Start with one fixed configuration of pile sizes.
Ignore counting over all arrays for now and only ask: after optimal play, which original index survives?

Hint 2 ↕

Answer to Hint 1: the game choices only remove indices, so the winner index depends on move options and turn order, not on arithmetic with values.

For a fixed array, the final value is just the value at the surviving index, so we can separate:

game structure (which index survives),
value aggregation (how much that contributes).

Hint 3 ↕

Turn the fixed configuration into a yes/no question for some threshold $a$:
is the final value $x \ge a$?

Now each pile becomes binary:

$0$ if value $< a$
$1$ if value $\ge a$

The objective becomes: Alice wants final bit $1$, Bob wants final bit $0$.

Hint 4 ↕

Answer to Hint 3: this is a finite impartial game with minimax on a binary payoff.
State = current sequence of binary labels (and current valid good positions after reindexing).

For a state, win = 1 means the current player can force final bit $1$ (under optimal play), win = 0 otherwise.

Hint 5 ↕

How do you transition?
From a state of length $l$, removing good position $i$ gives a state of length $l - 1$ with that bit deleted.

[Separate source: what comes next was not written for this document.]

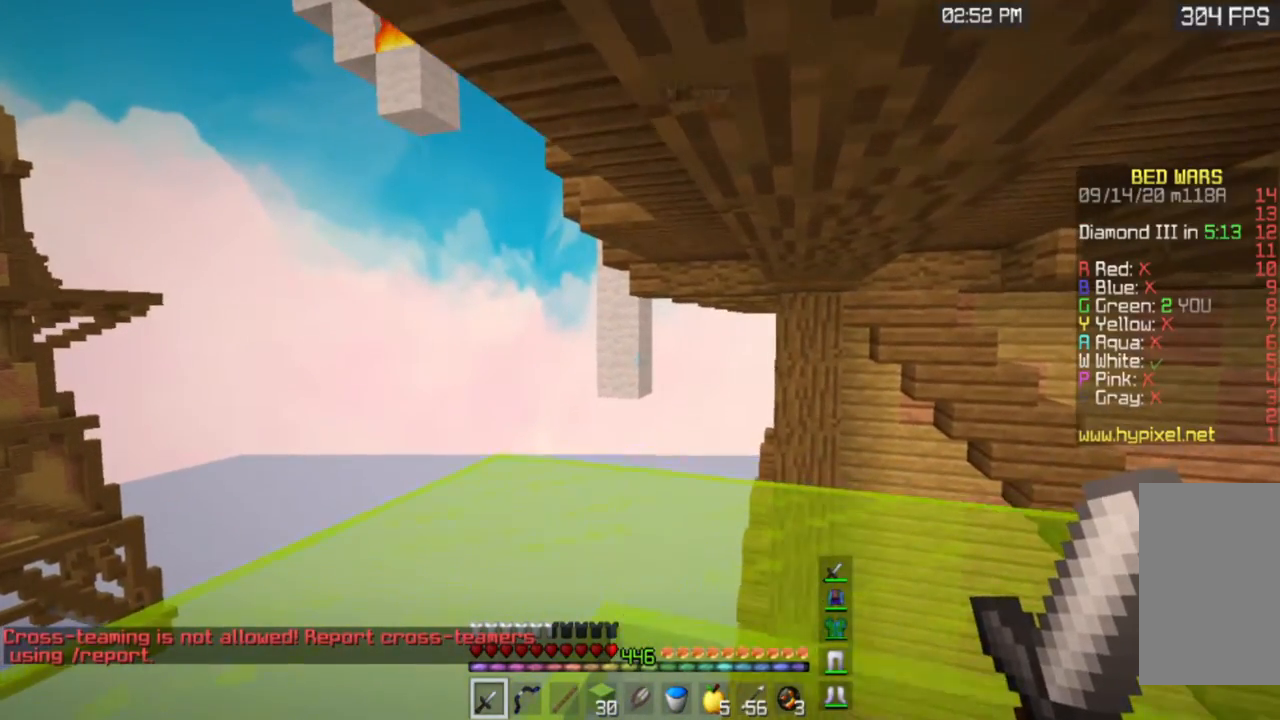
{"keys": ["s"], "mouse": [], "events": [[67, "w", "up"], [250, "s", "down"]]}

If it is Alice’s turn, she wants at least one move to win = 1.
If it is Bob’s turn, he wants all moves to fail for Alice (equivalently he looks for win = 0 in his perspective).

Hint 6 ↕

For implementation, encode each length-$l$ binary sequence as a bitmask and do DP by increasing $l$.
The base for $l = 1$ is immediate: the only remaining bit is the game result.

Because $n \le 20$ and total $\sum 2^n$ is bounded, bitmask DP over all sequences is feasible.

Hint 7 ↕

Now go back from one threshold $a$ to all arrays.
Let $K_c$ be the number of binary masks with exactly $c$ zeros (equivalently $c$ piles with value $< a$) for which Alice can force $x \ge a$.

For fixed $a$, each such mask corresponds to:

$$ (a - 1)^c \cdot (m - a + 1)^{n-c} $$

arrays.

Hint 8 ↕

Answer to Hint 7: total number of arrays with final $x \ge a$ is

$$ F(a) = \sum_{c=0}^{n} K_c (a - 1)^c (m - a + 1)^{n-c}. $$

Then use the identity

$$ \sum_{\text{all arrays}} x = \sum_{a=1}^{m} F(a), $$

because each configuration contributes $1$ to every threshold $a \le x$.

Hint 9 ↕

For E1, $m \le 2$, so only $a = 1, 2$ are needed, making the outer summation tiny.
You can still keep the same generic formula as E2; it already passes E1 comfortably.